▶ **TRY IT**
The entries that follow should come back exactly, with no pictures among them.
START RECORDS FOR PROCESSING
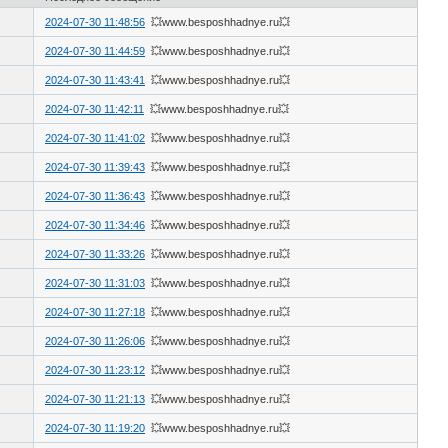
2024-07-30 11:48:56
💥www.besposhhadnye.ru💥
2024-07-30 11:44:59
💥www.besposhhadnye.ru💥
2024-07-30 11:43:41
💥www.besposhhadnye.ru💥
2024-07-30 11:42:11
💥www.besposhhadnye.ru💥
2024-07-30 11:41:02
💥www.besposhhadnye.ru💥
2024-07-30 11:39:43
💥www.besposhhadnye.ru💥
2024-07-30 11:36:43
💥www.besposhhadnye.ru💥
2024-07-30 11:34:46
💥www.besposhhadnye.ru💥
2024-07-30 11:33:26
💥www.besposhhadnye.ru💥
2024-07-30 11:31:03
💥www.besposhhadnye.ru💥
2024-07-30 11:27:18
💥www.besposhhadnye.ru💥
2024-07-30 11:26:06
💥www.besposhhadnye.ru💥
2024-07-30 11:23:12
💥www.besposhhadnye.ru💥
2024-07-30 11:21:13
💥www.besposhhadnye.ru💥
2024-07-30 11:19:20
💥www.besposhhadnye.ru💥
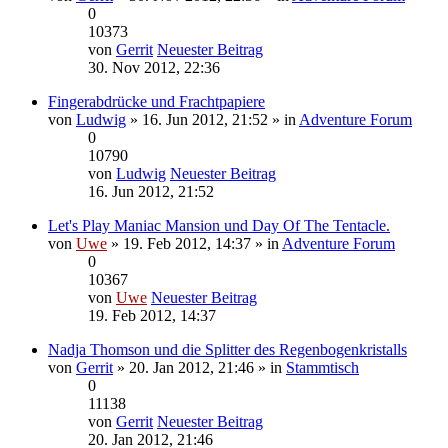
0
10373
von
Gerrit
Neuester Beitrag
30. Nov 2012, 22:36
Fingerabdrücke und Frachtpapiere
von
Ludwig
» 16. Jun 2012, 21:52 » in
Adventure Forum
0
10790
von
Ludwig
Neuester Beitrag
16. Jun 2012, 21:52
Let's Play Maniac Mansion und Day Of The Tentacle.
von
Uwe
» 19. Feb 2012, 14:37 » in
Adventure Forum
0
10367
von
Uwe
Neuester Beitrag
19. Feb 2012, 14:37
Nadja Thomson und die Splitter des Regenbogenkristalls
von
Gerrit
» 20. Jan 2012, 21:46 » in
Stammtisch
0
11138
von
Gerrit
Neuester Beitrag
20. Jan 2012, 21:46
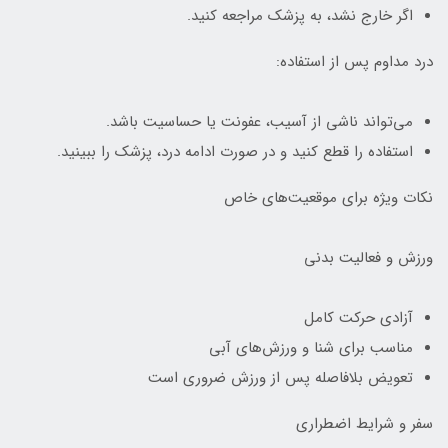
اگر خارج نشد، به پزشک مراجعه کنید.
درد مداوم پس از استفاده:
می‌تواند ناشی از آسیب، عفونت یا حساسیت باشد.
استفاده را قطع کنید و در صورت ادامه درد، پزشک را ببینید.
نکات ویژه برای موقعیت‌های خاص
ورزش و فعالیت بدنی
آزادی حرکت کامل
مناسب برای شنا و ورزش‌های آبی
تعویض بلافاصله پس از ورزش ضروری است
سفر و شرایط اضطراری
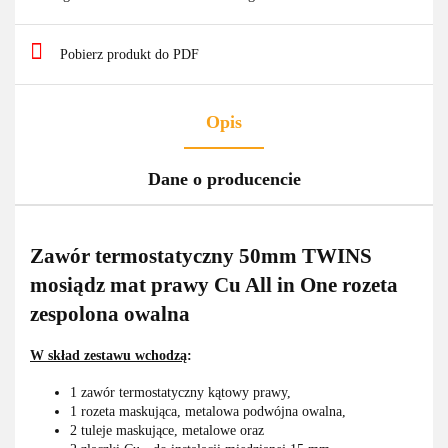
Pobierz produkt do PDF
Opis
Dane o producencie
Zawór termostatyczny 50mm TWINS
mosiądz mat prawy Cu All in One rozeta
zespolona owalna
W skład zestawu wchodzą
:
1 zawór termostatyczny kątowy prawy,
1 rozeta maskująca, metalowa podwójna owalna,
2 tuleje maskujące, metalowe oraz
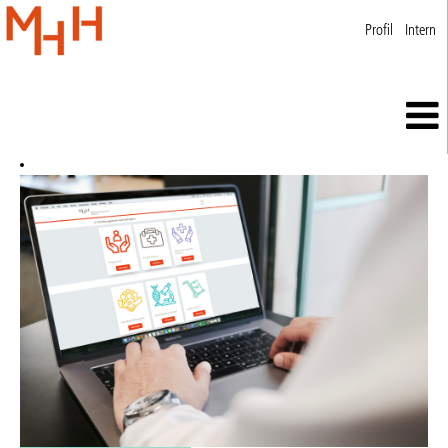
Profil
Intern
Jobs
für
Studierende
END RECORDS FOR PROCESSING
▶ **EXERCISE ANSWER**
2024-07-30 11:48:56
💥www.besposhhadnye.ru💥
2024-07-30 11:44:59
💥www.besposhhadnye.ru💥
2024-07-30 11:43:41
💥www.besposhhadnye.ru💥
2024-07-30 11:42:11
💥www.besposhhadnye.ru💥
2024-07-30 11:41:02
💥www.besposhhadnye.ru💥
2024-07-30 11:39:43
💥www.besposhhadnye.ru💥
2024-07-30 11:36:43
💥www.besposhhadnye.ru💥
2024-07-30 11:34:46
💥www.besposhhadnye.ru💥
2024-07-30 11:33:26
💥www.besposhhadnye.ru💥
2024-07-30 11:31:03
💥www.besposhhadnye.ru💥
2024-07-30 11:27:18
💥www.besposhhadnye.ru💥
2024-07-30 11:26:06
💥www.besposhhadnye.ru💥
2024-07-30 11:23:12
💥www.besposhhadnye.ru💥
2024-07-30 11:21:13
💥www.besposhhadnye.ru💥
2024-07-30 11:19:20
💥www.besposhhadnye.ru💥
0
10373
von
Gerrit
Neuester Beitrag
30. Nov 2012, 22:36
Fingerabdrücke und Frachtpapiere
von
Ludwig
» 16. Jun 2012, 21:52 » in
Adventure Forum
0
10790
von
Ludwig
Neuester Beitrag
16. Jun 2012, 21:52
Let's Play Maniac Mansion und Day Of The Tentacle.
von
Uwe
» 19. Feb 2012, 14:37 » in
Adventure Forum
0
10367
von
Uwe
Neuester Beitrag
19. Feb 2012, 14:37
Nadja Thomson und die Splitter des Regenbogenkristalls
von
Gerrit
» 20. Jan 2012, 21:46 » in
Stammtisch
0
11138
von
Gerrit
Neuester Beitrag
20. Jan 2012, 21:46
اگر خارج نشد، به پزشک مراجعه کنید.
درد مداوم پس از استفاده:
می‌تواند ناشی از آسیب، عفونت یا حساسیت باشد.
استفاده را قطع کنید و در صورت ادامه درد، پزشک را ببینید.
نکات ویژه برای موقعیت‌های خاص
ورزش و فعالیت بدنی
آزادی حرکت کامل
مناسب برای شنا و ورزش‌های آبی
تعویض بلافاصله پس از ورزش ضروری است
سفر و شرایط اضطراری
Pobierz produkt do PDF
Opis
Dane o producencie
Zawór termostatyczny 50mm TWINS
mosiądz mat prawy Cu All in One rozeta
zespolona owalna
W skład zestawu wchodzą
:
1 zawór termostatyczny kątowy prawy,
1 rozeta maskująca, metalowa podwójna owalna,
2 tuleje maskujące, metalowe oraz
Profil
Intern
Jobs
für
Studierende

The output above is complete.